**YOUR OBJECTIVE:** Within the entries below, please retype exactly the lines starting with the line that has "Representing light and" and going on through the line that has "of development work", but not the pictures.

(Document images with source code)
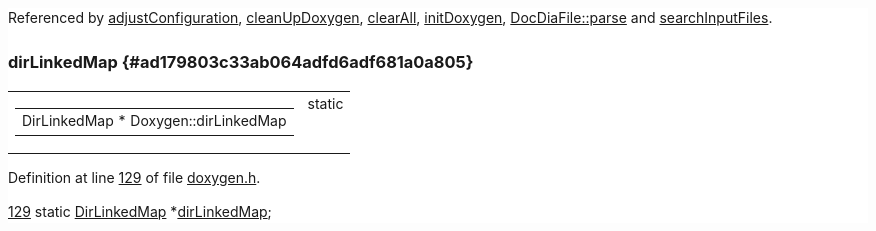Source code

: </div>


Referenced by <a href="/web-doxygen/docs/api/files/src/doxygen-cpp/#a10458b8a16238a4eae5fb5019df747e8">adjustConfiguration</a>, <a href="/web-doxygen/docs/api/files/src/doxygen-cpp/#ae12e94f5218f3afc8df4086a2121cd4d">cleanUpDoxygen</a>, <a href="/web-doxygen/docs/api/files/src/doxygen-cpp/#a798729dca95209ecdc609807a653a2bf">clearAll</a>, <a href="/web-doxygen/docs/api/files/src/doxygen-cpp/#a122070be7aebc9e3ab560b58fdd922c9">initDoxygen</a>, <a href="/web-doxygen/docs/api/classes/docdiafile/#a1396bc16741d66e4abf8a5293eda4632">DocDiaFile::parse</a> and <a href="/web-doxygen/docs/api/files/src/doxygen-cpp/#a7ed1fdd15e6ed566c33a63fcd30d53c4">searchInputFiles</a>.
</div>
</div>

### dirLinkedMap {#ad179803c33ab064adfd6adf681a0a805}

<div class="doxyMemberItem">
<div class="doxyMemberProto">
<table class="doxyMemberLabels">
<tr class="doxyMemberLabels">
<td class="doxyMemberLabelsLeft">
<table class="doxyMemberName">
<tr>
<td class="doxyMemberName">DirLinkedMap * Doxygen::dirLinkedMap</td>
</tr>
</table>
</td>
<td class="doxyMemberLabelsRight">
<span class="doxyMemberLabels">
<span class="doxyMemberLabel static">static</span>
</span>
</td>
</tr>
</table>
</div>
<div class="doxyMemberDoc">


<p>Definition at line <a href="/web-doxygen/docs/api/files/src/doxygen-h/#l00129">129</a> of file <a href="/web-doxygen/docs/api/files/src/doxygen-h">doxygen.h</a>.</p>

<div class="doxyProgramListing">

<div class="doxyCodeLine"><span class="doxyLineNumber"><a href="#ad179803c33ab064adfd6adf681a0a805">129</a></span><span class="doxyLineContent"><span class="doxyHighlight">    </span><span class="doxyHighlightKeyword">static</span><span class="doxyHighlight"> <a href="/web-doxygen/docs/api/classes/dirlinkedmap">DirLinkedMap</a>             *<a href="#ad179803c33ab064adfd6adf681a0a805">dirLinkedMap</a>;</span></span></div>

</div>


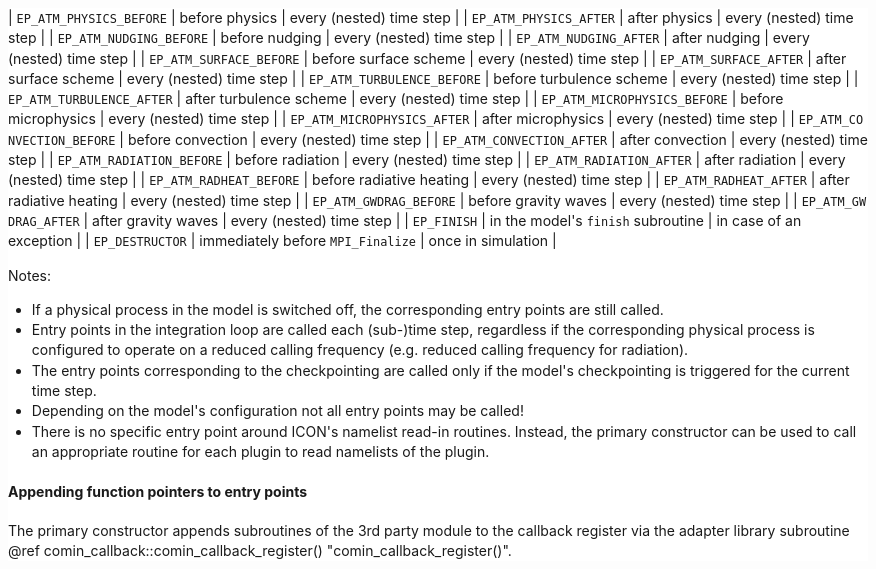 | `EP_ATM_PHYSICS_BEFORE`        | before physics                                               | every (nested) time step   |
| `EP_ATM_PHYSICS_AFTER`         | after physics                                                | every (nested) time step   |
| `EP_ATM_NUDGING_BEFORE`        | before nudging                                               | every (nested) time step   |
| `EP_ATM_NUDGING_AFTER`         | after nudging                                                | every (nested) time step   |
| `EP_ATM_SURFACE_BEFORE`        | before surface scheme                                        | every (nested) time step   |
| `EP_ATM_SURFACE_AFTER`         | after surface scheme                                         | every (nested) time step   |
| `EP_ATM_TURBULENCE_BEFORE`     | before turbulence scheme                                     | every (nested) time step   |
| `EP_ATM_TURBULENCE_AFTER`      | after turbulence scheme                                      | every (nested) time step   |
| `EP_ATM_MICROPHYSICS_BEFORE`   | before microphysics                                          | every (nested) time step   |
| `EP_ATM_MICROPHYSICS_AFTER`    | after microphysics                                           | every (nested) time step   |
| `EP_ATM_CONVECTION_BEFORE`     | before convection                                            | every (nested) time step   |
| `EP_ATM_CONVECTION_AFTER`      | after convection                                             | every (nested) time step   |
| `EP_ATM_RADIATION_BEFORE`      | before radiation                                             | every (nested) time step   |
| `EP_ATM_RADIATION_AFTER`       | after radiation                                              | every (nested) time step   |
| `EP_ATM_RADHEAT_BEFORE`        | before radiative heating                                     | every (nested) time step   |
| `EP_ATM_RADHEAT_AFTER`         | after radiative heating                                      | every (nested) time step   |
| `EP_ATM_GWDRAG_BEFORE`         | before gravity waves                                         | every (nested) time step   |
| `EP_ATM_GWDRAG_AFTER`          | after gravity waves                                          | every (nested) time step   |
| `EP_FINISH`                    | in the model's `finish` subroutine                           | in case of an exception    |
| `EP_DESTRUCTOR`                | immediately before `MPI_Finalize`                            | once in simulation         |

Notes:
- If a physical process in the model is switched off, the corresponding entry points are still called.
- Entry points in the integration loop are called each (sub-)time step, regardless if the corresponding physical process is configured to operate on a reduced calling frequency (e.g. reduced calling frequency for radiation).
- The entry points corresponding to the checkpointing are called only if the model's checkpointing is triggered for the current time step.
- Depending on the model's configuration not all entry points may be called!
- There is no specific entry point around ICON's namelist read-in routines. Instead, the primary constructor can be used to call an appropriate routine for each plugin to read namelists of the plugin.


#### Appending function pointers to entry points

The primary constructor appends subroutines of the 3rd party module to the callback register via the adapter library subroutine @ref comin_callback::comin_callback_register() "comin_callback_register()".

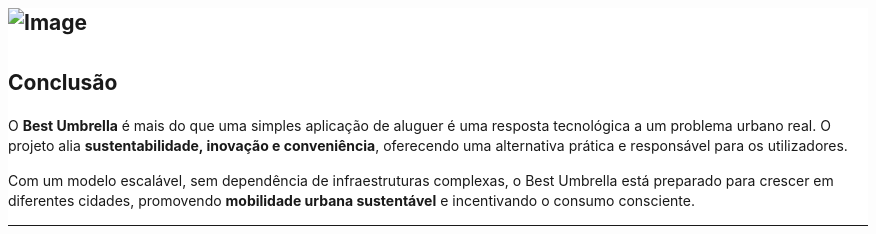 ![Image](https://github.com/user-attachments/assets/00cc96c1-20a5-45b4-88e2-8662eb73a03d)
---

##  Conclusão  

O **Best Umbrella** é mais do que uma simples aplicação de aluguer é uma resposta tecnológica a um problema urbano real. O projeto alia **sustentabilidade, inovação e conveniência**, oferecendo uma alternativa prática e responsável para os utilizadores.  

Com um modelo escalável, sem dependência de infraestruturas complexas, o Best Umbrella está preparado para crescer em diferentes cidades, promovendo **mobilidade urbana sustentável** e incentivando o consumo consciente.  

---









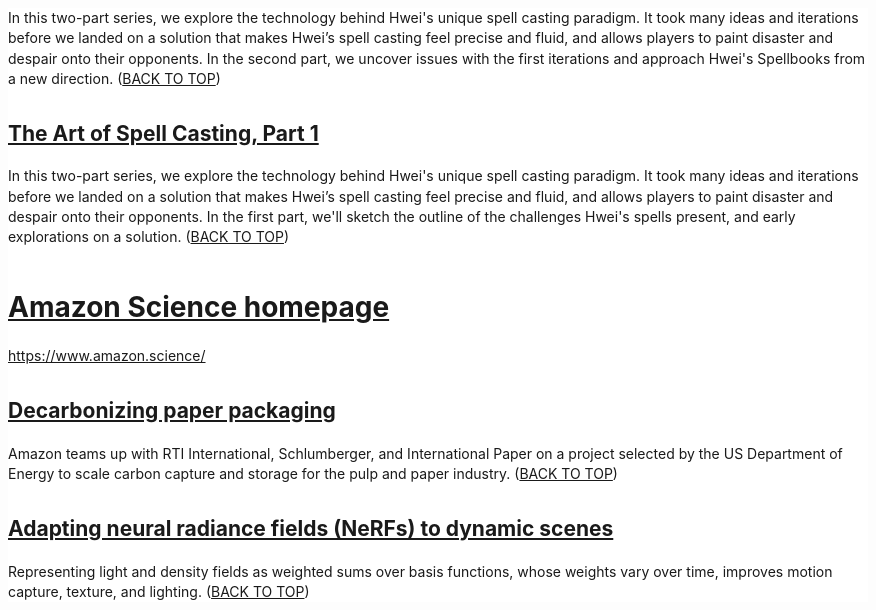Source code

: 
In this two-part series, we explore the technology behind Hwei&#39;s unique spell casting paradigm. It took many ideas and iterations before we landed on a solution that makes Hwei’s spell casting feel precise and fluid, and allows players to paint disaster and despair onto their opponents. In the second part, we uncover issues with the first iterations and approach Hwei&#39;s Spellbooks from a new direction.
 ([BACK TO TOP](#toc_f1b1b54e3767a05f1ecbb972ee394f4f))


<a name="0ed0be63b278a302859657036bff1a52" />

## [The Art of Spell Casting, Part 1](https://technology.riotgames.com/news/art-of-spell-casting-part-1)


In this two-part series, we explore the technology behind Hwei&#39;s unique spell casting paradigm. It took many ideas and iterations before we landed on a solution that makes Hwei’s spell casting feel precise and fluid, and allows players to paint disaster and despair onto their opponents. In the first part, we&#39;ll sketch the outline of the challenges Hwei&#39;s spells present, and early explorations on a solution.
 ([BACK TO TOP](#toc_0ed0be63b278a302859657036bff1a52))



<a name="64b08f1889b7ef134bc6a55fcef3aa79" />

# [Amazon Science homepage](https://www.amazon.science/)

https://www.amazon.science/



<a name="aa5acf6c2bbbf620cc86b0b30b8698e1" />

## [Decarbonizing paper packaging](https://www.amazon.science/blog/decarbonizing-paper-packaging)


Amazon teams up with RTI International, Schlumberger, and International Paper on a project selected by the US Department of Energy to scale carbon capture and storage for the pulp and paper industry.
 ([BACK TO TOP](#toc_aa5acf6c2bbbf620cc86b0b30b8698e1))


<a name="43e4f4c83a1a26659f38efaddf649327" />

## [Adapting neural radiance fields (NeRFs) to dynamic scenes](https://www.amazon.science/blog/adapting-neural-radiance-fields-nerfs-to-dynamic-scenes)


Representing light and density fields as weighted sums over basis functions, whose weights vary over time, improves motion capture, texture, and lighting.
 ([BACK TO TOP](#toc_43e4f4c83a1a26659f38efaddf649327))



<a name="59a1c93a2c5409e1a669ca895b23d552" />
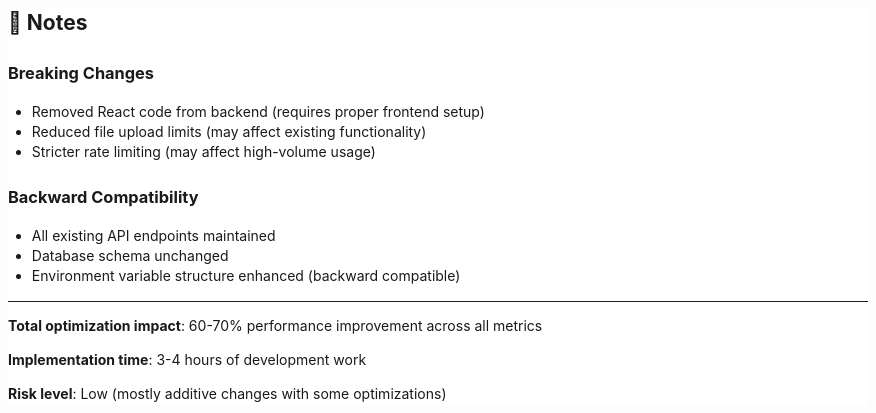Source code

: ## 📝 Notes

### Breaking Changes
- Removed React code from backend (requires proper frontend setup)
- Reduced file upload limits (may affect existing functionality)
- Stricter rate limiting (may affect high-volume usage)

### Backward Compatibility
- All existing API endpoints maintained
- Database schema unchanged
- Environment variable structure enhanced (backward compatible)

---

**Total optimization impact**: 60-70% performance improvement across all metrics

**Implementation time**: 3-4 hours of development work

**Risk level**: Low (mostly additive changes with some optimizations)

**WRITTEN RESPONSE:**
Representing light and density fields as weighted sums over basis functions, whose weights vary over time, improves motion capture, texture, and lighting.
 ([BACK TO TOP](#toc_43e4f4c83a1a26659f38efaddf649327))



<a name="59a1c93a2c5409e1a669ca895b23d552" />
Source code

: ## 📝 Notes

### Breaking Changes
- Removed React code from backend (requires proper frontend setup)
- Reduced file upload limits (may affect existing functionality)
- Stricter rate limiting (may affect high-volume usage)

### Backward Compatibility
- All existing API endpoints maintained
- Database schema unchanged
- Environment variable structure enhanced (backward compatible)

---

**Total optimization impact**: 60-70% performance improvement across all metrics

**Implementation time**: 3-4 hours of development work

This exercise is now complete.